Post-rebuttal Meta-Reviews
Meta-review # 1 (Primary)
- Please provide your assessment of the paper taking all information into account, including rebuttal. Highlight the key strengths and weaknesses of the paper, clarify how you reconciled contrasting review comments and scores, indicate if concerns were successfully addressed in the rebuttal, and provide a clear justification of your decision. If you disagree with some of the (meta)reviewer statements, you can indicate so in your meta-review. Please make sure that the authors, program chairs, and the public can understand the reason for your decision.
The authors prepared a good rebuttal and discuss all the major points raised in my meta-review. However, after the rebuttal I still only see very, very limited novelty here. The novelty of the approach is limited to this highly specific application scenario (cardiac mesh generation) and the authors’ response to my questions regarding the differences to already available causal models involving combinations of VAEs and normalizing flows contains a lot of inaccuracies (e.g., “only leveraged the conditional NF to embed the covariates (e.g., brain volume) for stabilizing training”). The causal models cited in my meta-review can do exactly what the proposed approach is capable of doing while (in addition) being able to respect causal relationships between the variables and the normalizing flow is not only utilized to stabilize training but it is an essential part of the model to handle causal dependencies. The authors are right that it is hard to identify those causal dependencies, but the proposed model completely ignores the causal aspect and fully relies on correlations.
In summary, this is a borderline case for me with a rebuttal that fails to really address my concerns regarding the technical novelty of the paper. However, the paper does not contain any major flaws and all other major points were sufficiently addressed in the rebuttal. I am, therefore, leaning towards acceptance.
Meta-review #2
- Please provide your assessment of the paper taking all information into account, including rebuttal. Highlight the key strengths and weaknesses of the paper, clarify how you reconciled contrasting review comments and scores, indicate if concerns were successfully addressed in the rebuttal, and provide a clear justification of your decision. If you disagree with some of the (meta)reviewer statements, you can indicate so in your meta-review. Please make sure that the authors, program chairs, and the public can understand the reason for your decision.
The original paper was received positively with a number of concerns on novelty, comparison with other SOTA methods and the ELBO term. The authors have satisfactorily addressed the issues as raised by the reviewers and I am glad to accept the paper for presentation at MICCAI.
Meta-review #3
- Please provide your assessment of the paper taking all information into account, including rebuttal.

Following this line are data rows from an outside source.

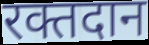
रक्तदान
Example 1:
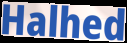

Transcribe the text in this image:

Halhed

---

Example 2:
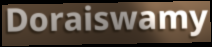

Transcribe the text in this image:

Doraiswamy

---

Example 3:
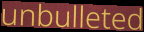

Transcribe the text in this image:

unbulleted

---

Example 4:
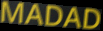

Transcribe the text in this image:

MADAD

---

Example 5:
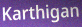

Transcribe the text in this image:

Karthigan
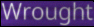
Wrought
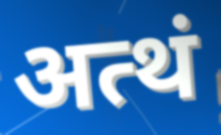
अत्थं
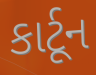
કાર્ટૂન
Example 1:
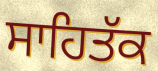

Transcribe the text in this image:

ਸਾਹਿਤੱਕ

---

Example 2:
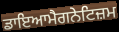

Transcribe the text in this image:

ਡਾਇਆਮੈਗਨੇਟਿਜ਼ਮ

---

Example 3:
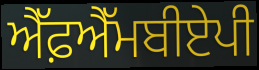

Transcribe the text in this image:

ਐੱਫ਼ਐੱਮਬੀਏਪੀ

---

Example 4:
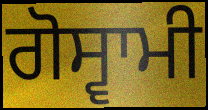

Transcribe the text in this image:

ਗੋਸ੍ਵਾਮੀ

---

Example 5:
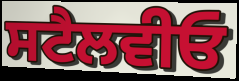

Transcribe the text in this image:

ਸਟੈਲਵੀਓ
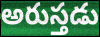
అరుస్తడు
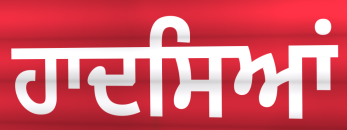
ਹਾਦਸਿਆਂ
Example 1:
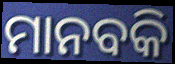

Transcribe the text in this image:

ମାନବକି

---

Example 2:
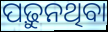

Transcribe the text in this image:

ପଢ଼ୁନଥିବା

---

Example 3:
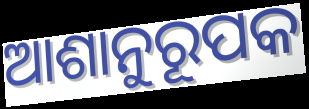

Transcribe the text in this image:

ଆଶାନୁରୂପକ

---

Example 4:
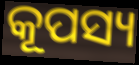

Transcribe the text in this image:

କୂପସ୍ୟ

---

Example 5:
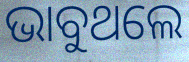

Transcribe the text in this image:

ଭାବୁଥଲେ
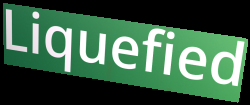
Liquefied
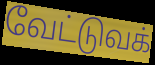
வேட்டுவக்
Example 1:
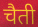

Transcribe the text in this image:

चैती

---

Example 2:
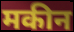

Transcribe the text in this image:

मकीन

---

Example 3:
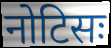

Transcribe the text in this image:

नोटिसः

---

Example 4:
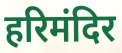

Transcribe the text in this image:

हरिमंदिर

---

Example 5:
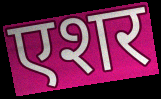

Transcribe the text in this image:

एशर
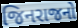
જિનરાજનો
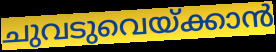
ചുവടുവെയ്ക്കാൻ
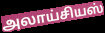
அலாய்சியஸ்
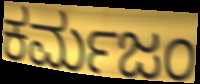
ಕರ್ಮಜಂ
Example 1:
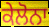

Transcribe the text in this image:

ਕੇਲੋਨਾ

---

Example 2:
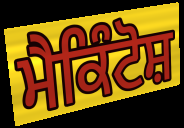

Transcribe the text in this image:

ਮੈਕਿੰਟੋਸ਼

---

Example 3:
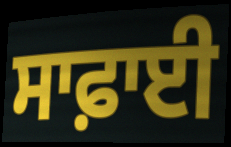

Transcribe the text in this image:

ਸਾਫ਼ਾਈ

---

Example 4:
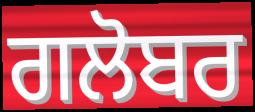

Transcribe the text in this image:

ਗਲੋਬਰ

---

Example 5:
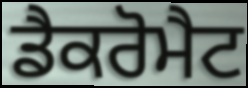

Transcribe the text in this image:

ਡੈਕਰੋਮੈਟ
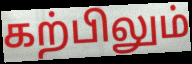
கற்பிலும்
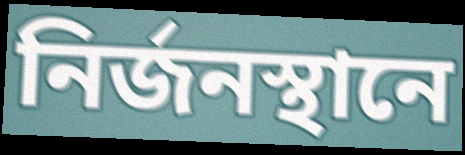
নির্জনস্থানে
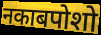
नकाबपोशो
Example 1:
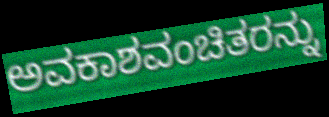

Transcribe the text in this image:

ಅವಕಾಶವಂಚಿತರನ್ನು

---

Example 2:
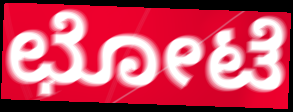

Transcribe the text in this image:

ಛೋಟೆ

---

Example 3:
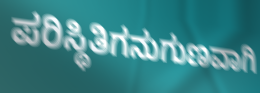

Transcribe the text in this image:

ಪರಿಸ್ಥಿತಿಗನುಗುಣವಾಗಿ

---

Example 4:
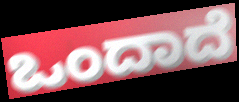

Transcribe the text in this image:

ಒಂದಾದೆ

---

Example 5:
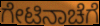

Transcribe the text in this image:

Highlight the key strengths and weaknesses of the paper, clarify how you reconciled contrasting review comments and scores, indicate if concerns were successfully addressed in the rebuttal, and provide a clear justification of your decision. If you disagree with some of the (meta)reviewer statements, you can indicate so in your meta-review. Please make sure that the authors, program chairs, and the public can understand the reason for your decision.
Overall, the authors have carefully addressed the major questions and concerns raised by all reviewers, especially regarding the novelty of their work, the comparison of experimental results with existing approaches, and clarification of the described methodology. With the authors’ commitment to implementing all the revisions as discussed, the paper is recommended to be accepted at MICCAI.